How to leverage the MagicNumber pattern #IRL ?
Magic what?
When you start reading about and trying Test-Driven Development (TDD), you very often discover the coding kata practice. And you see that the next move to answer the first failing test is to return a hardcoded value that greens the test. With the prime factors kata, it would look similar to the following.
expect(primeFactorsOf(1492)).to.deep.equal([2, 2, 373])
let primeFactorsOf = (number) => [2, 2, 373]
[2, 2, 373], hardcoded value, the MagicNumber code smell. Some identify here a Duplication code smell instead.
Then what?
And how is that useful in real life?
Next move
Assuming the coding kata practice is useful for real life, I want the practice to build up my muscle memory.
What works well for me is to move the MagicNumber inside my architecture, creating it if needed. In the context of a coding kata, it could mean something like the following.
expect(primeFactorsOf(1492)).to.deep.equal([2, 2, 373])
let primeFactorsOf = (number) => {
let max = new Mathematician();
return max.primesOf(number);
}
class Mathematician {
primesOf(number) {
return [2, 2, 373];
}
}
We moved the MagicNumber. The test is still green.

- [Exercise]: Copy the passage of the TDD article between "How to leverage" and "my muscle memory.", inclusive, changing "coding kata" to "code kata" throughout.

- [Data block]:
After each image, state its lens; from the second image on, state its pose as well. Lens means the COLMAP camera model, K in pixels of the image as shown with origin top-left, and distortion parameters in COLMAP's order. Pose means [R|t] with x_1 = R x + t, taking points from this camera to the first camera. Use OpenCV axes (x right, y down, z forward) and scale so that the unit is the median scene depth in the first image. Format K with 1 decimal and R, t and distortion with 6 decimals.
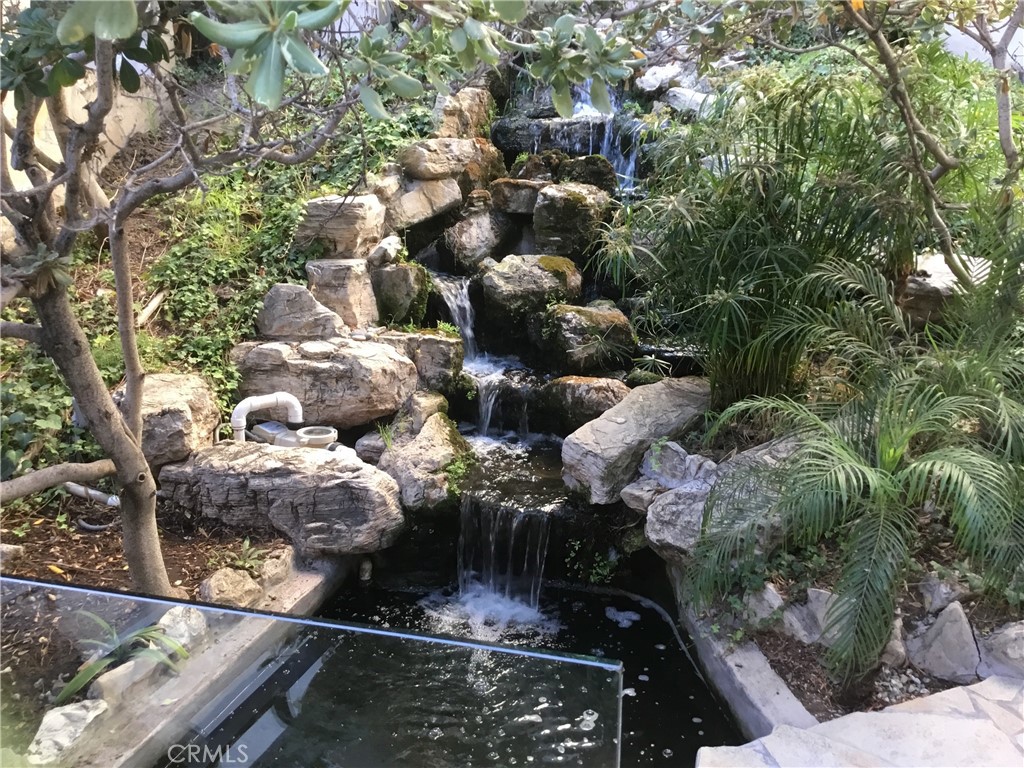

- [Response below]:
How to leverage the MagicNumber pattern #IRL ?
Magic what?
When you start reading about and trying Test-Driven Development (TDD), you very often discover the code kata practice. And you see that the next move to answer the first failing test is to return a hardcoded value that greens the test. With the prime factors kata, it would look similar to the following.
expect(primeFactorsOf(1492)).to.deep.equal([2, 2, 373])
let primeFactorsOf = (number) => [2, 2, 373]
[2, 2, 373], hardcoded value, the MagicNumber code smell. Some identify here a Duplication code smell instead.
Then what?
And how is that useful in real life?
Next move
Assuming the code kata practice is useful for real life, I want the practice to build up my muscle memory.